Scompaiono anche i campi lunghi e lunghissimi, ormai sostituiti da primi piani e figure intere.
Se, come avevamo detto, antropologicamente parlando, il primo capitolo era quello dei maschi che devono diventare uomini, il secondo fa coincidere questo passaggio con la scelta della donna con cui condividere l’avventura del viaggio nel Nuovo Mondo.
Il terzo capitolo, infine, rilancia il discorso sonoro in maniera ancora più marcata. Se il primo segmento era quello interamente dominato dai suoni di natura e il secondo (dove ancora c’è spazio per il rumore del mare in tempesta e dello sciabordio delle onde contro lo scafo) era quello in cui cominciano a prendere corpo suoni diversi (musiche extradiegetiche, ma cosa ancora più traumatica i rumori maligni delle macchine e il suono della sirena), il terzo è, invece, quello del vuoto. Le musiche extradiegetiche perdono la loro posizione di controcanto lirico al racconto ed assumono quella di commento ironico dello stesso.
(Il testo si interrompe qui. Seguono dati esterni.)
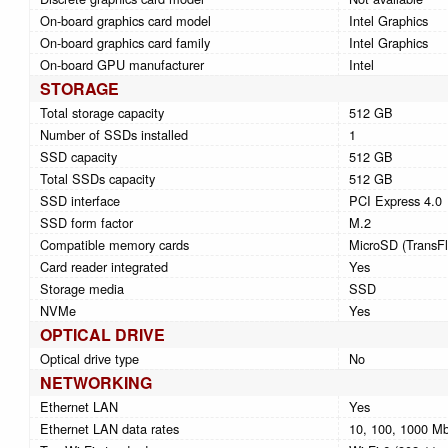
On-board graphics card model
Intel Graphics
On-board graphics card family
Intel Graphics
On-board GPU manufacturer
Intel
STORAGE
Total storage capacity
512 GB
Number of SSDs installed
1
SSD capacity
512 GB
Total SSDs capacity
512 GB
SSD interface
PCI Express 4.0
SSD form factor
M.2
Compatible memory cards
MicroSD (TransFl
Card reader integrated
Yes
Storage media
SSD
NVMe
Yes
OPTICAL DRIVE
Optical drive type
No
NETWORKING
Ethernet LAN
Yes
Ethernet LAN data rates
10, 100, 1000 Mb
L’autore, confermando la sua immedesimazione nei personaggi, diventa critico nei confronti del mondo in cui essi stanno andando a vivere ed esprime questa critica proprio attraverso un gesto eversivo alla Dreyer: dà parola al personaggio muto che, con la voce, rimanda a casa la figura della "Madre" ormai destituita, nella nuova realtà, di ogni funzione sociale.
Da tutto questo dovrebbe venir fuori un racconto intensamente schizofrenico (tre tipologie e tre modi di racconto) se non intervenisse, a far da collante, una precisa scelta stilistica: quella di far avanzare la narrazione non secondo le dinamiche di un percorso romanzesco, ma secondo le linee frammentarie di una serie di vere e proprie illuminazioni poetiche. E quella di Crialese, alla fine, altro non è che un’epica che si frantuma, sotto gli occhi attoniti dello spettatore, in una serie di piccoli, splendidi canti.